▶ INFORMATION GIVEN:
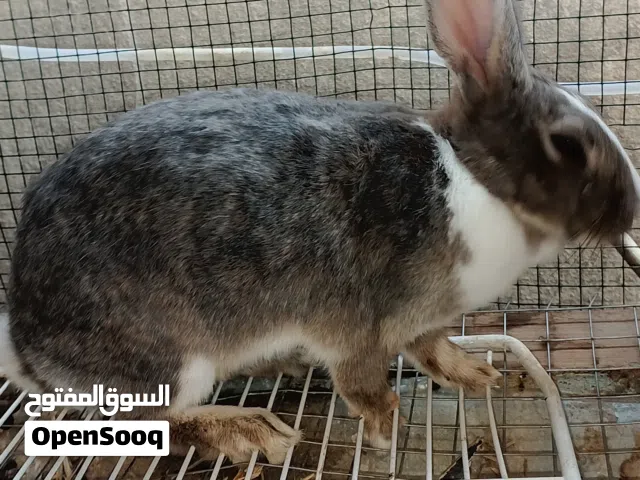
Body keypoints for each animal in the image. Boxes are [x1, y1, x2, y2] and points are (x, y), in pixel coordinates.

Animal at [2, 0, 640, 463]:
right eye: (567, 144)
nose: (630, 212)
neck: (469, 181)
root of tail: (28, 349)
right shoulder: (360, 327)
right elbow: (364, 382)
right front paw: (384, 428)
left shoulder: (421, 320)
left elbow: (432, 348)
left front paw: (474, 372)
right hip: (170, 359)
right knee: (145, 420)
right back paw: (252, 431)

▶ YOUR OBJECTIVE: All lines of the records above that contain the word "left" are to be copied out.

▶ RESULT BELOW:
left shoulder: (421, 320)
left elbow: (432, 348)
left front paw: (474, 372)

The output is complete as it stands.